RNAと言っても色々種類があるが、今回注目するのは遺伝情報を持つDNAから転写されることでできるメッセンジャーRNA(mRNA)である。
細胞中のすべてのmRNAを解析することで、細胞でどの遺伝子が転写されているか≒発現しているかを知ることができる。これを、ちゃんと光合成するうずべんと、光合成をあまりしていないうずべんで比較して、どういった違いがあるかを調べる、というのが今の筆者のメインテーマの1つである。
今はmRNAを抽出する段階にいる。しかし、これがなかなか上手くいかずに困っている。

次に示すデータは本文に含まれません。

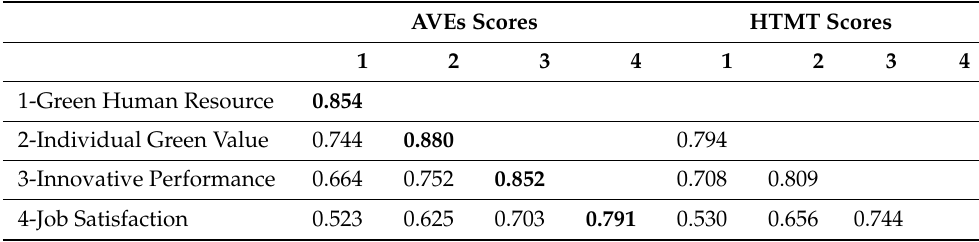
Table 4. Discriminant validity calculations.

mRNAがちゃんと抽出されたかを確認するためには、溶液の吸光度を測る。
RNAは260nm付近の波長の光をよく吸収するので、溶液の吸光度のピークが260nmに出てきれくれればOKだ。
つまり、
形としてはこうなって欲しい訳である。
ところが、どうやら筆者はこの実験がとても下手らしく、260nmよりも単波長側の値が非常に高くなってしまう。
こんな感じである。
問題解決のため、プロトコルのトラブルシューティングを読んだりネットで情報を集めたり先輩に相談したりした。判明した問題点をまとめると以下の通りである。

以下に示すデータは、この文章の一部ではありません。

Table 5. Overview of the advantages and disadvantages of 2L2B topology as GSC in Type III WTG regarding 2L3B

まず、単波長側の吸光度が高くなるのは、抽出時に使った溶媒やバッファーが取り除かれていないせいらしい。つまり、今の抽出液にはRNA以外に余計なものが入っているという事になる。
これを回避するためにどうすればいいかだが、どうも「混ざらないように気をつける」ことが最善であるようだ。一応、抽出液を透析することで余分な物質を取り除くことはできるようだが、生憎そんな設備は研究室にはない。
さらに、そもそもRNAの収量も十分でないようである。RNAがちゃんと抽出できていれば、もうちょっと260nm付近の値が高くなるはずなのだが、これが低い。
原因としては、細胞の数が少なかった、細胞の破砕が不十分だった、など色々考えられるので、方法に見直しが必要になりそうである。
以上、とにかく苦戦している。
今年度1番やりたかった実験であるだけに、何としても先へ進めたいが、大丈夫だろうか。